Os temas alimentam os propósitos de Sokurov porém desonram a compreensão deste período da história

 

Tudo isso, no filme, proviria de dois fatos igualmente bastante discutíveis: o primeiro, de que o Louvre teria sido o centro da cobiça do ocupante em matéria de arte. E o segundo, de que a expressão concreta da barbárie nazista teria se realizado sobretudo por meio da invasão da União soviética.

Ora, o olhar de Sokurov é tão contorcido e seletivo, que ele, como por acaso, omite exatamente o que - em Paris, e precisamente na mesma época - anula tudo aquilo que ele prega no seu filme:  a pilhagem sistemática de obras de arte, associada à deportação e depois à exterminação dos judeus que as possuíam.
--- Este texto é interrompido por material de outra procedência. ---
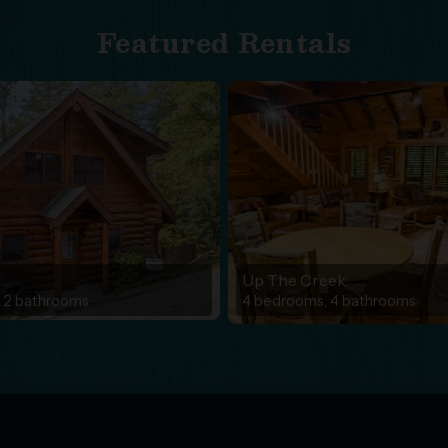
Featured Rentals
r
Up The Creek
 2 bathrooms
4 bedrooms, 4 bathrooms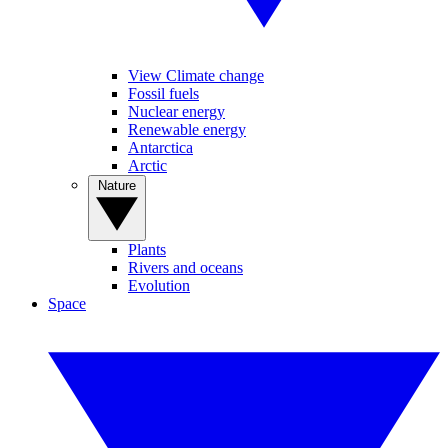
View Climate change
Fossil fuels
Nuclear energy
Renewable energy
Antarctica
Arctic
Nature
Plants
Rivers and oceans
Evolution
Space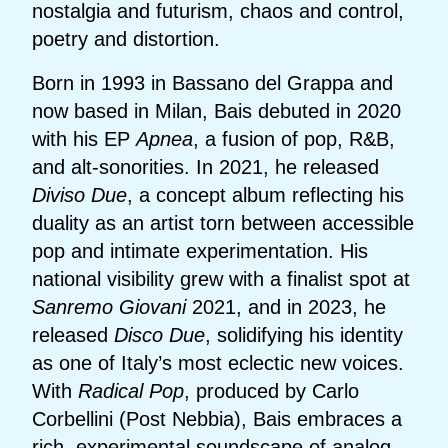
nostalgia and futurism, chaos and control,
poetry and distortion.
Born in 1993 in Bassano del Grappa and
now based in Milan, Bais debuted in 2020
with his EP
Apnea
, a fusion of pop, R&B,
and alt-sonorities. In 2021, he released
Diviso Due
, a concept album reflecting his
duality as an artist torn between accessible
pop and intimate experimentation. His
national visibility grew with a finalist spot at
Sanremo Giovani
2021, and in 2023, he
released
Disco Due
, solidifying his identity
as one of Italy’s most eclectic new voices.
With
Radical Pop
, produced by Carlo
Corbellini (Post Nebbia), Bais embraces a
rich, experimental soundscape of analog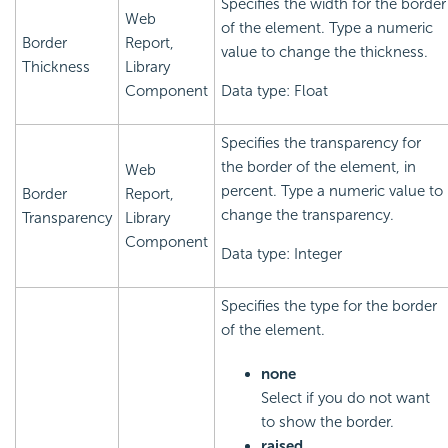
Specifies the width for the border
Web
of the element. Type a numeric
Border
Report,
value to change the thickness.
Thickness
Library
Component
Data type: Float
Specifies the transparency for
the border of the element, in
Web
percent. Type a numeric value to
Border
Report,
change the transparency.
Transparency
Library
Component
Data type: Integer
Specifies the type for the border
of the element.
none
Select if you do not want
to show the border.
raised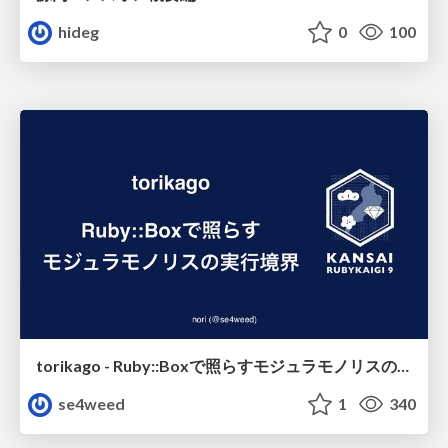
hideg
0
100
torikago - Ruby::Boxで照らすモジュラモノリスの実行境界
se4weed
1
340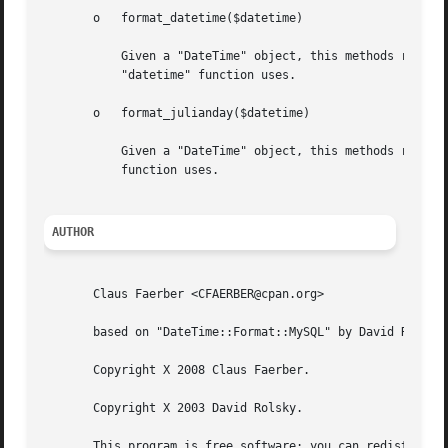
       o   format_datetime($datetime)

	   Given a "DateTime" object, this methods returnes a string in the format YYYY-MM-DD HH:MM:SS, i.e. in the same format SQLite's

	   "datetime" function uses.

       o   format_julianday($datetime)

	   Given a "DateTime" object, this methods returnes a string in the format DDDDDDDDDD, i.e. in the same format SQLite's "julianday"

	   function uses.

AUTHOR
       Claus Faerber <CFAERBER@cpan.org>

       based on "DateTime::Format::MySQL" by David Rolsky.
       Copyright X 2008 Claus Faerber.

       Copyright X 2003 David Rolsky.

       This program is free software; you can redistribute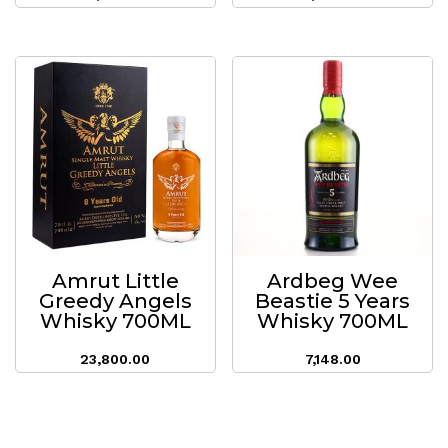
Amrut Little
Ardbeg Wee
Greedy Angels
Beastie 5 Years
Whisky 700ML
Whisky 700ML
23,800.00
7,148.00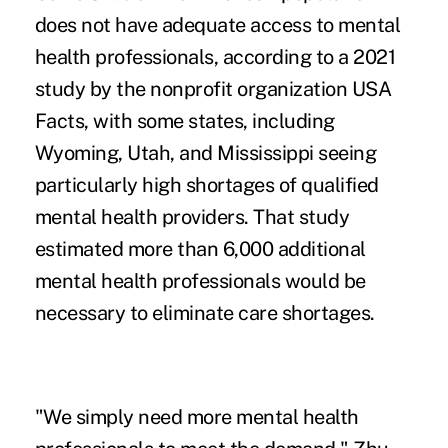
does not have adequate access to mental
health professionals, according to a 2021
study by the nonprofit organization
USA
Facts
, with some states, including
Wyoming, Utah, and Mississippi seeing
particularly high shortages of qualified
mental health providers. That study
estimated more than 6,000 additional
mental health professionals would be
necessary to eliminate care shortages.
"We simply need more mental health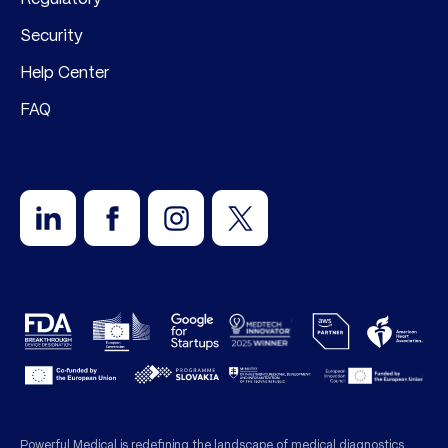
Security
Help Center
FAQ
Powerful Medical is redefining the landscape of medical diagnostics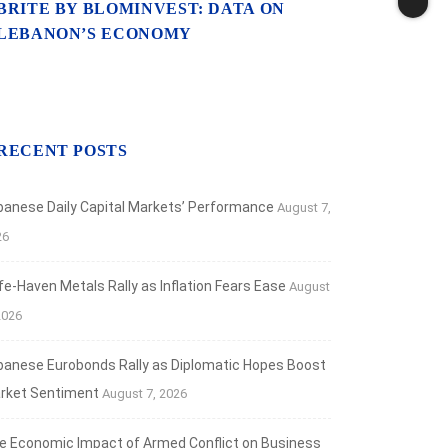
BRITE BY BLOMINVEST: DATA ON
LEBANON’S ECONOMY
RECENT POSTS
banese Daily Capital Markets’ Performance
August 7,
26
fe‑Haven Metals Rally as Inflation Fears Ease
August
2026
banese Eurobonds Rally as Diplomatic Hopes Boost
rket Sentiment
August 7, 2026
e Economic Impact of Armed Conflict on Business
A escolha do Louvre, cujas obras eram escondidas na província, e do conde Metternich - que não foi mais do que um personagem de segundo time - alimentam os propósitos de Sokurov, porém desonram a compreensão deste período da história.

Fica de fora a ERR (Equipe de intervenção do Reichsleiter Rosenberg) por exemplo, uma estrutura dirigida pelo ideólogo do partido nazista Alfred Rosenberg, que teve grande parte na espoliação das obras, principalmente aquelas dos colecionadores e galeristas judeus assassinados. São completamente esquecidos Bercy e o Jeu de Paume, onde milhares de trabalhos foram escondidos e onde os maiores nomes do regime nazista brigavam entre si para roubar, com a cumplicidade de certos marchands franceses.

Se Sokurov tivesse levado em conta esta parte horrenda da história e também a dos regimes totalitários em seu país, é bem provável que teria saído do seu filme uma outra moral bem diferente da "redenção da humanidade pela arte e a cultura", a mesma moral que, paradoxalmente, esses regimes aniquilaram de maneira tão atroz.